En cuanto a los historiadores que precedieron a Cuenca Toribio en dedicarse al asunto, no falta, por supuesto, la referencia a Anthony Beevor, aunque sólo a su monografía sobre Stalingrado, cuya versión española apareció en 2005, ante la que el autor tiene -pág. 208- la honradez de descubrirse: “Información, análisis, objetividad y estilo la convierten en un auténtico hito en su muy difícil género. Pocas veces un estudio de sus características se ha visto tan refrendado por el éxito. Las incontables desgracias y las escasas grandezas de una batalla en todo memorable -los más sangrientos del conflicto más excruciante de la historia universal- hallan en su libro un pincel sólo comparable al goyesco de la guerra de la Independencia española. De lectura inexcusable e insuperablemente provechosa para un público culto”. Unas palabras que honran a quien las recibe, pero aún más a quien las pronuncia.

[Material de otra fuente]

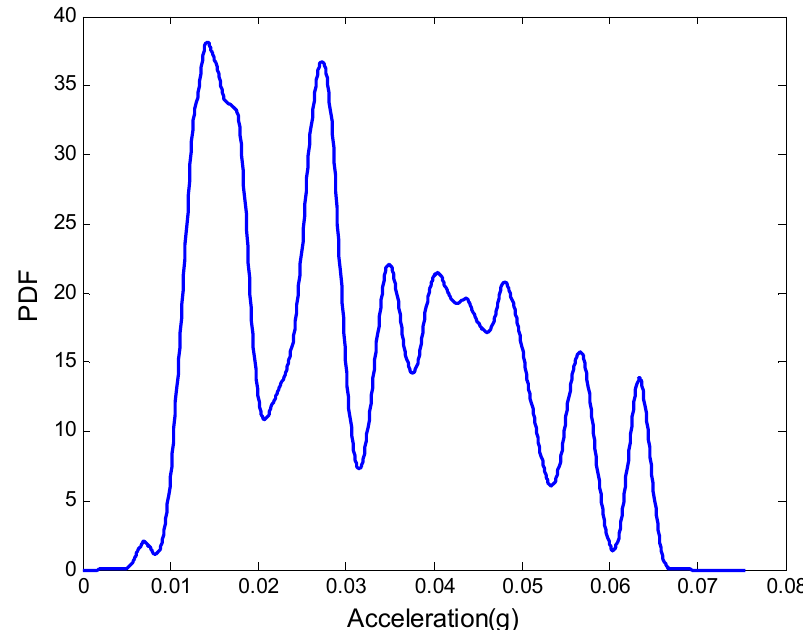
Figure 6. PDF of an equivalent extreme value event of floor acceleration.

- De los libros de historia que versan sobre todo un período más o menos dilatado, como es el caso, acerca del cual además se cuenta previamente con otros muchos trabajos, se suele decir, con una palabra que felizmente ya no tiene el tono despectivo de otras épocas, que son obras de divulgación, que es justo lo que mejor saben hacer los investigadores británicos. En lo que concierne al asunto que ahora nos concierne, baste mencionar, aparte de Beevor, a Max Hasting, Se desataron todos los infiernos. Historia de la Segunda Guerra Mundial, cuya versión en la lengua de Cervantes apareció en 2013. Y también a Ian Kershaw, Descenso a los infiernos: Europa, 1914-1949, que tenemos disponible en castellano desde 2015. Dos libros soberbios, sí señor. Casi a la altura del de nuestro José Manuel Cuenca Toribio, que se dice pronto.